One of the most effective programs to curb sexual harassment and assault in the agriculture fields expands today with the inking of a national contract with Wal-Mart.
The company, the world’s largest retailer, becomes the 12th buyer to participate in the Fair Food Program, joining businesses such as Whole Foods Market, Chipotle Mexican Grill and Trader Joe’s.
Under the Fair Food Program, restaurant chains and grocery stores agree to pay a penny more per pound for Florida tomatoes.
In exchange, they buy only from growers who’ve agreed to a strict code of conduct that includes increased pay and labor protections. About 90 percent of Florida’s tomato growers now participate in the program.
Sexual harassment and assault of farmworkers is a persistent problem in American fields and packing houses, according to a yearlong investigation by The Center for Investigative Reporting in conjunction with the Investigative Reporting Program at the UC Berkeley Graduate School of Journalism, Frontline, Univision and KQED-FM.
The investigation featured Fair Food as one attempt to combat the problem.
The program has been looking to expand. Following two years of negotiations, the Fair Food Program signed a contract today with Wal-Mart to distribute Florida tomatoes produced under Fair Food conditions.
Under the new agreement, Wal-Mart also will work with the Coalition of Immokalee Workers, which founded the program, to expand Fair Food to non-Florida growers during the summer harvest season and to broaden the program to other crops.

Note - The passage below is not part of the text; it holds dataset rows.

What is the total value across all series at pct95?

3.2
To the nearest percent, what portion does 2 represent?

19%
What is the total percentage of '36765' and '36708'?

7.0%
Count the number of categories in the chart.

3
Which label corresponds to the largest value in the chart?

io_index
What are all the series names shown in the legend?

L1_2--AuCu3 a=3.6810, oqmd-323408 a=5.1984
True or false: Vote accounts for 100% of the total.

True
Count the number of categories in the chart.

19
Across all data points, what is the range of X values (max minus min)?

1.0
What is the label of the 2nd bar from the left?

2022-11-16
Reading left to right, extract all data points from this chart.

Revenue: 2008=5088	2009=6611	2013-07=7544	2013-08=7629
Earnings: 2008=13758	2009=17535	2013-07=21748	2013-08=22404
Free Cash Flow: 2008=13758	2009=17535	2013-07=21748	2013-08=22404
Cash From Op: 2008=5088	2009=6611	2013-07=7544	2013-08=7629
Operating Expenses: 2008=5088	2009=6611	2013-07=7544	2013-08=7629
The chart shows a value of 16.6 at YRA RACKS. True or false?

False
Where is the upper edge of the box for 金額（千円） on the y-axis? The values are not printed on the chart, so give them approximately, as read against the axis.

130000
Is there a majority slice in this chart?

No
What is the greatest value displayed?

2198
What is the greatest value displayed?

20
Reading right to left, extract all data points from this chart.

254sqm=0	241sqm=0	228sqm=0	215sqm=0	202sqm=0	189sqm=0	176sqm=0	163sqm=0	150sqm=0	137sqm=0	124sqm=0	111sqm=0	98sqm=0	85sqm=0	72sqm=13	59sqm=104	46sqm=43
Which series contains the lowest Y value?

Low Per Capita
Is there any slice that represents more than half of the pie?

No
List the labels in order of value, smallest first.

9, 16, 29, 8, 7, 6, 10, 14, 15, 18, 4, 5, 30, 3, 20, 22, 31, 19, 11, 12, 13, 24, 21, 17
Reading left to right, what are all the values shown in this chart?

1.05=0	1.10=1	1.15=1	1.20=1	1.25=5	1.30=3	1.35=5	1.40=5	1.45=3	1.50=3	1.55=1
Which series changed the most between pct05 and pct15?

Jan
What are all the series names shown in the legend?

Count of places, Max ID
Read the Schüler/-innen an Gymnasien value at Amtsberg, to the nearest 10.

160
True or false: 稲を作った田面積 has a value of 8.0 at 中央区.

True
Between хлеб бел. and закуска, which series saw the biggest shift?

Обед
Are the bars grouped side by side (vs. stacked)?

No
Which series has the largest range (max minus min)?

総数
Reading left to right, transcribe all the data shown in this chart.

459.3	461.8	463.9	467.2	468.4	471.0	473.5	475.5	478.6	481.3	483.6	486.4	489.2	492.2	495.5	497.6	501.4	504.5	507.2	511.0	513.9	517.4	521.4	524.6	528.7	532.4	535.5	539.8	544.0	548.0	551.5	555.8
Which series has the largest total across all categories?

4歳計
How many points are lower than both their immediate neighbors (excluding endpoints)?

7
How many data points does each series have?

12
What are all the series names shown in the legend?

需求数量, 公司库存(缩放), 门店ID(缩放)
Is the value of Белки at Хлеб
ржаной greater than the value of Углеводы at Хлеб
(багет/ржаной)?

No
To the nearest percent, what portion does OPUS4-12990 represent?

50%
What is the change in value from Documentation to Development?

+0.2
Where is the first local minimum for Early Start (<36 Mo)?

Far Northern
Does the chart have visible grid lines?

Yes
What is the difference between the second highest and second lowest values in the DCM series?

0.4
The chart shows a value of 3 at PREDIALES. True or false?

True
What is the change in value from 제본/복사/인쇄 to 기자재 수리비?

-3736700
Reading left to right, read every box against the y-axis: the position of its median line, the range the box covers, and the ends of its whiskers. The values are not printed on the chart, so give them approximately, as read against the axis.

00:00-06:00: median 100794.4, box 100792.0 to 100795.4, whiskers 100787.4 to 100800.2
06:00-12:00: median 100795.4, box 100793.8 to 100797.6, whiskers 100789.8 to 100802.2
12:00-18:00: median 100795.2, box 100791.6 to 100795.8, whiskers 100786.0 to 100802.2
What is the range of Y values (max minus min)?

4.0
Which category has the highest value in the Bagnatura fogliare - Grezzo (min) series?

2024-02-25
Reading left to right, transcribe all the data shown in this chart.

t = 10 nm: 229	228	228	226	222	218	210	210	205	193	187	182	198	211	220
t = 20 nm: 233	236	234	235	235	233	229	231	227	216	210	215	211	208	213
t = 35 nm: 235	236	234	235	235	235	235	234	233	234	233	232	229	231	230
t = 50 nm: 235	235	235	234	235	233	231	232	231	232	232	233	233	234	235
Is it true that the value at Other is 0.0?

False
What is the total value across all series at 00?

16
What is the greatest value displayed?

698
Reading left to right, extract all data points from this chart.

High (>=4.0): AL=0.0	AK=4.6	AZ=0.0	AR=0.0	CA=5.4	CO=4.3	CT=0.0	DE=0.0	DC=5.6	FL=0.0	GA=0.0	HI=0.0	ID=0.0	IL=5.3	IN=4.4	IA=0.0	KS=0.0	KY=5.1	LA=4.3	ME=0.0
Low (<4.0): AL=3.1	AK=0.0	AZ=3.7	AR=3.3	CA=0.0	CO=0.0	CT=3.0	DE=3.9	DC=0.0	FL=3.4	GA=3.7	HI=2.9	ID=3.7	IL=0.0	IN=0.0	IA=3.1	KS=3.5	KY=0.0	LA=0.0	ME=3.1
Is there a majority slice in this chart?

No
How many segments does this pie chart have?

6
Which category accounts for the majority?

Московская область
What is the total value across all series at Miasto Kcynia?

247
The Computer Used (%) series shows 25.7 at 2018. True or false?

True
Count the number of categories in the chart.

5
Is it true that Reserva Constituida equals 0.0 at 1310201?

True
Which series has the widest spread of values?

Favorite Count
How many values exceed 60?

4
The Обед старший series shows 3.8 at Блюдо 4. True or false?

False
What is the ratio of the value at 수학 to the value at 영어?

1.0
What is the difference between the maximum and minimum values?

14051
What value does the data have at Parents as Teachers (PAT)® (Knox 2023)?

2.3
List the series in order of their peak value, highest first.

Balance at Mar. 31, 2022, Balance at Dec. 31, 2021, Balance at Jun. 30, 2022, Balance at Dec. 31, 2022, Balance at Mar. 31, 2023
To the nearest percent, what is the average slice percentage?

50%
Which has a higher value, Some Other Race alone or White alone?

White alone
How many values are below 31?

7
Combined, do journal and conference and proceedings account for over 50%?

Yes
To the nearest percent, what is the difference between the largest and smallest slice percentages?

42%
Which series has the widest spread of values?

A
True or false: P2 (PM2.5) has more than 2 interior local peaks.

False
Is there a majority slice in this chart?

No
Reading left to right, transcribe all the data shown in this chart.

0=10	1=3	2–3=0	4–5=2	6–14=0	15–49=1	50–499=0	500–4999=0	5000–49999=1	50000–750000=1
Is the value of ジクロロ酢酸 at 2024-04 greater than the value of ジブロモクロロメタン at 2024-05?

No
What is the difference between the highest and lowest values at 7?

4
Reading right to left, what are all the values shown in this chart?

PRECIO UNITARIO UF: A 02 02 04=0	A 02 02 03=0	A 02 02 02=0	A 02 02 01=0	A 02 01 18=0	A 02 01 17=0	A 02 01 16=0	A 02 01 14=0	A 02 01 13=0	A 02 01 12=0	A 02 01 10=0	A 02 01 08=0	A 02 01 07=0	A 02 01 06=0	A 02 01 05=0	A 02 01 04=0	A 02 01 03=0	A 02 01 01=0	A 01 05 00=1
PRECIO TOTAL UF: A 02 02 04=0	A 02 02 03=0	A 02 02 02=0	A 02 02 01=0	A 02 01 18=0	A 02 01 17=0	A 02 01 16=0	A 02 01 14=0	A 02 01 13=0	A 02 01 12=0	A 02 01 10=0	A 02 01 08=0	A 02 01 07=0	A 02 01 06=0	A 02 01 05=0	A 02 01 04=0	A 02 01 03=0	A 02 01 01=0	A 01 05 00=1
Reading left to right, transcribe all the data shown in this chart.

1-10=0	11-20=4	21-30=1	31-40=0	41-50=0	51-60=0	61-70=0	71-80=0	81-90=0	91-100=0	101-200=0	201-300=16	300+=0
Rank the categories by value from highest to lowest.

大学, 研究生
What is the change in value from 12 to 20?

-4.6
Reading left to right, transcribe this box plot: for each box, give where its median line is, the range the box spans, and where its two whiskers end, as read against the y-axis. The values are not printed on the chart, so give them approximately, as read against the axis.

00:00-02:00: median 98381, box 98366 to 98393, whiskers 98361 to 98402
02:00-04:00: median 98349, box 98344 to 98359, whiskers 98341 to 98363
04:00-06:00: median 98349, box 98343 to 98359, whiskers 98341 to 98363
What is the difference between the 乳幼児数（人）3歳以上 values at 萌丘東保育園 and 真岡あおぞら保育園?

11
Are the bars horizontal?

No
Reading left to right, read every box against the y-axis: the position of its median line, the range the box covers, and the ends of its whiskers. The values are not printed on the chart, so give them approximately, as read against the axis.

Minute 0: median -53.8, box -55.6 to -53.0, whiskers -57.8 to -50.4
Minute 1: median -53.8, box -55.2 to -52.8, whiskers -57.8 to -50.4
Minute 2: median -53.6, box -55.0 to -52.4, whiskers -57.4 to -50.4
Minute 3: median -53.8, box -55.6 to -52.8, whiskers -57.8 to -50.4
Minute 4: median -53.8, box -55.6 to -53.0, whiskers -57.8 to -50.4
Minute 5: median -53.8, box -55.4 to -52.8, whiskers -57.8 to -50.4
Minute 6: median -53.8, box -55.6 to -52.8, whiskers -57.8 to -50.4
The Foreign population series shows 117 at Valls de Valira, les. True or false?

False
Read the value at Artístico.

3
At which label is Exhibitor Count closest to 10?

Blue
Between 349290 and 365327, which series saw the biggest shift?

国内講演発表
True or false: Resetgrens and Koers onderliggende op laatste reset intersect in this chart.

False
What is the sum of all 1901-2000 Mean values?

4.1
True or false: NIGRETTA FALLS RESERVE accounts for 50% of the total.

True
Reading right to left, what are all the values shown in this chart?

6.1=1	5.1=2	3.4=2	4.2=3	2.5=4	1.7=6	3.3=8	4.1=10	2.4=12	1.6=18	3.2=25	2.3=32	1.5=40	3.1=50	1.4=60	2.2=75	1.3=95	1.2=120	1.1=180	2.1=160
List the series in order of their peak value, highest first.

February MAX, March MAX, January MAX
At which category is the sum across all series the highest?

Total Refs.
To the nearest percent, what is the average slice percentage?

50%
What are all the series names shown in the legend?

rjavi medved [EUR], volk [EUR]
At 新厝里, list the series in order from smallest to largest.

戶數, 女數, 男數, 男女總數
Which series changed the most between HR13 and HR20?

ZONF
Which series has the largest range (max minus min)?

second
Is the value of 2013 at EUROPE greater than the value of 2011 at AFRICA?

The announcement comes a day after the National Labor Relations Board filed a complaint against Wal-Mart alleging that the company disciplined workers who protested wages and working conditions.
Under Fair Food’s code of conduct, harassers face tough consequences enforced by an independent council.
Employees found by the council to have committed acts of sexual harassment involving physical contact must be fired immediately. They can’t work at Fair Food farms for at least two seasons. A second offense results in a lifetime ban from participating farms.
Last year, a Fair Food investigation confirmed that a crew leader had stalked and harassed female workers by going into their bedrooms in a farm labor camp while they slept. He was fired.
Growers who don’t follow the code can get banned from selling to places like McDonald’s and Taco Bell for at least three months. Ongoing failure to impose sanctions for labor violations means farms are suspended from the program.
To ensure that farms are adhering to the code of conduct, growers must provide sexual harassment training and undergo regular external audits of work conditions.
Since the program launched its code of conduct in November 2011, 304 workers have brought labor complaints to the program, 60 audits have been conducted and 4,000 workers have been interviewed to make sure that growers are following the code. More than 14,000 workers have received education on topics such as reporting and preventing sexual harassment.